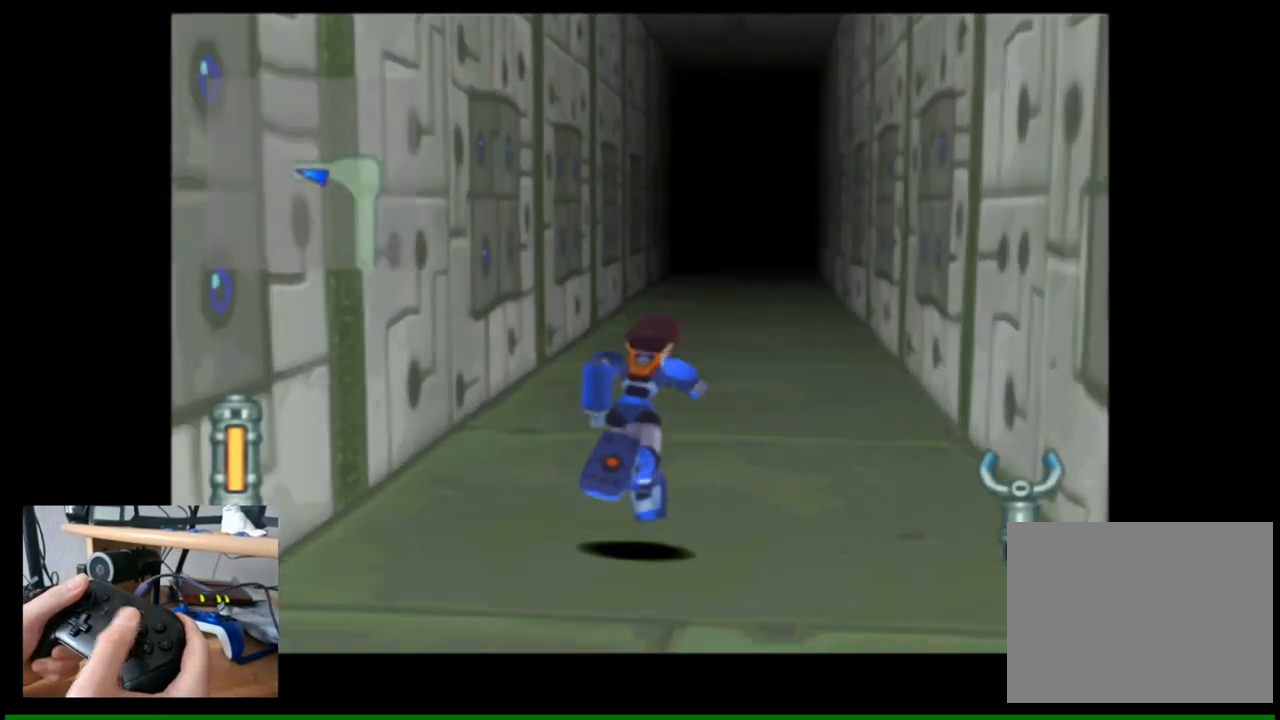
{"buttons": [], "left_stick": "up", "right_stick": "down-right", "events": [[483, "right_stick", "down-right"]]}
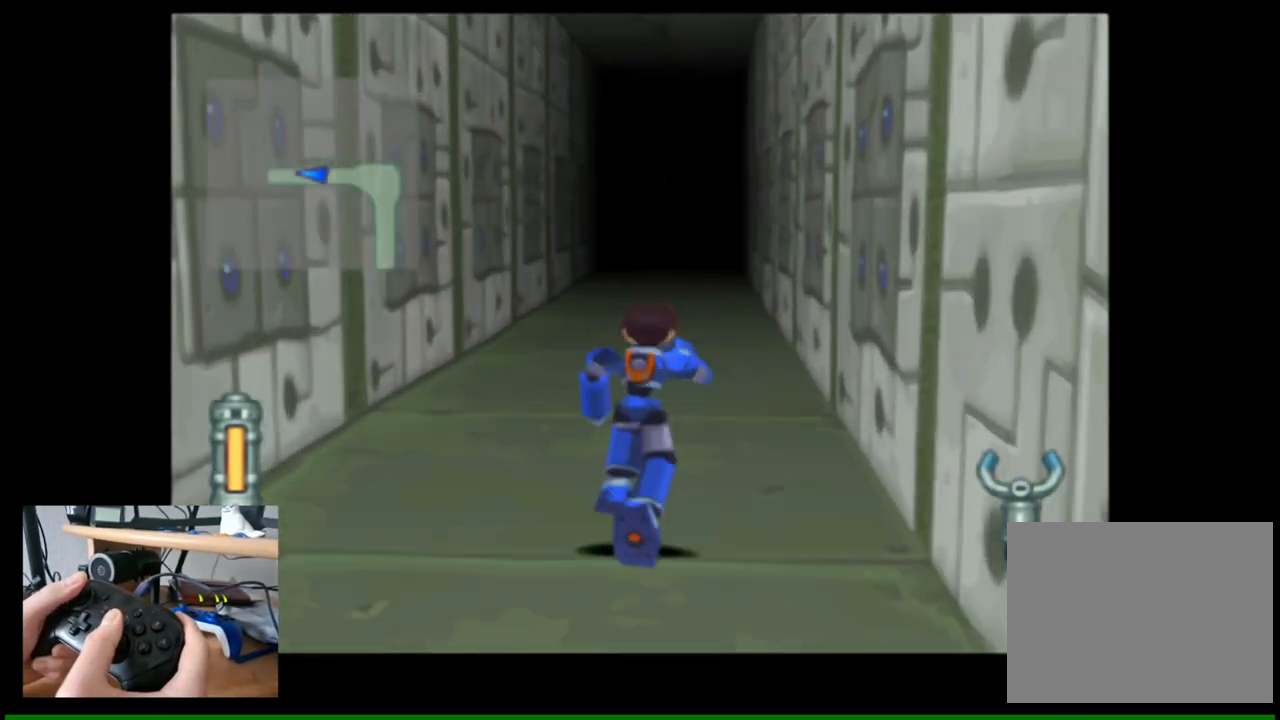
{"buttons": [], "left_stick": "up", "right_stick": "center", "events": [[117, "right_stick", "center"]]}
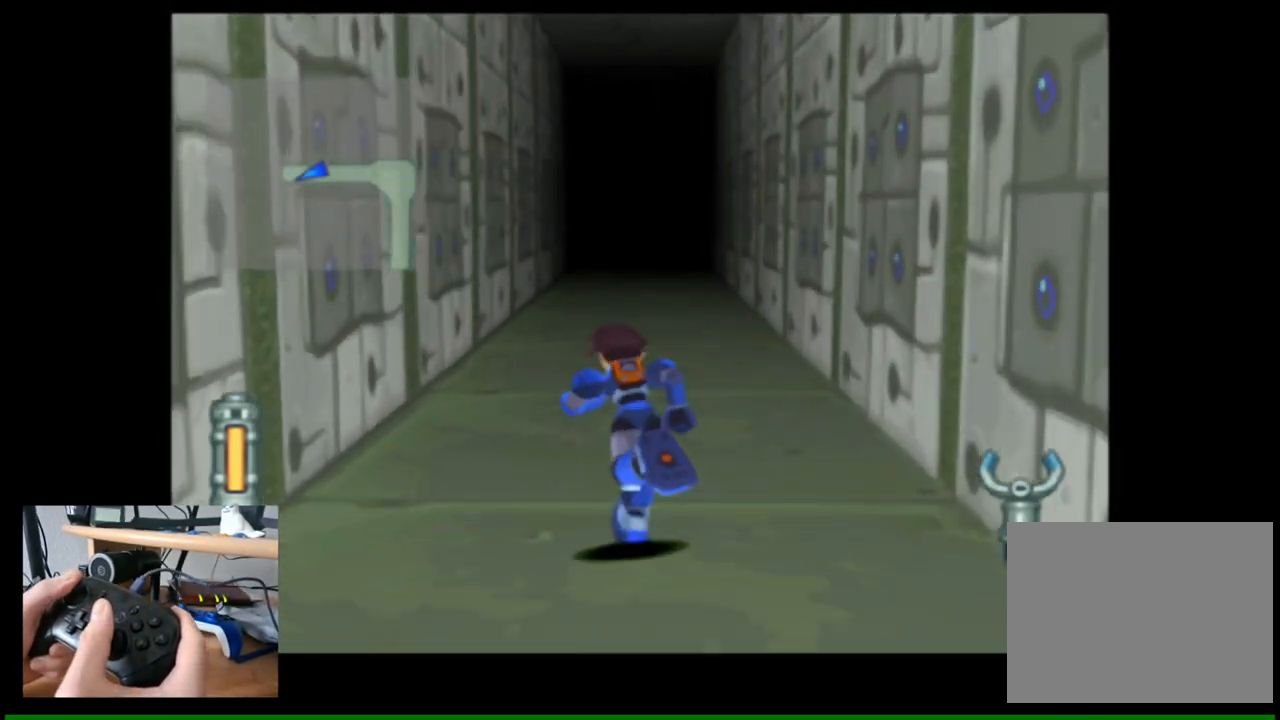
{"buttons": [], "left_stick": "up", "right_stick": "center", "events": [[217, "right_stick", "right"], [450, "right_stick", "center"]]}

* Assignment: What you produce must match the listing word for word, with no images in it.

* Final answer:
{"buttons": [], "left_stick": "up", "right_stick": "down-right", "events": [[483, "right_stick", "down-right"]]}
{"buttons": [], "left_stick": "up", "right_stick": "center", "events": [[117, "right_stick", "center"]]}
{"buttons": [], "left_stick": "up", "right_stick": "center", "events": [[217, "right_stick", "right"], [450, "right_stick", "center"]]}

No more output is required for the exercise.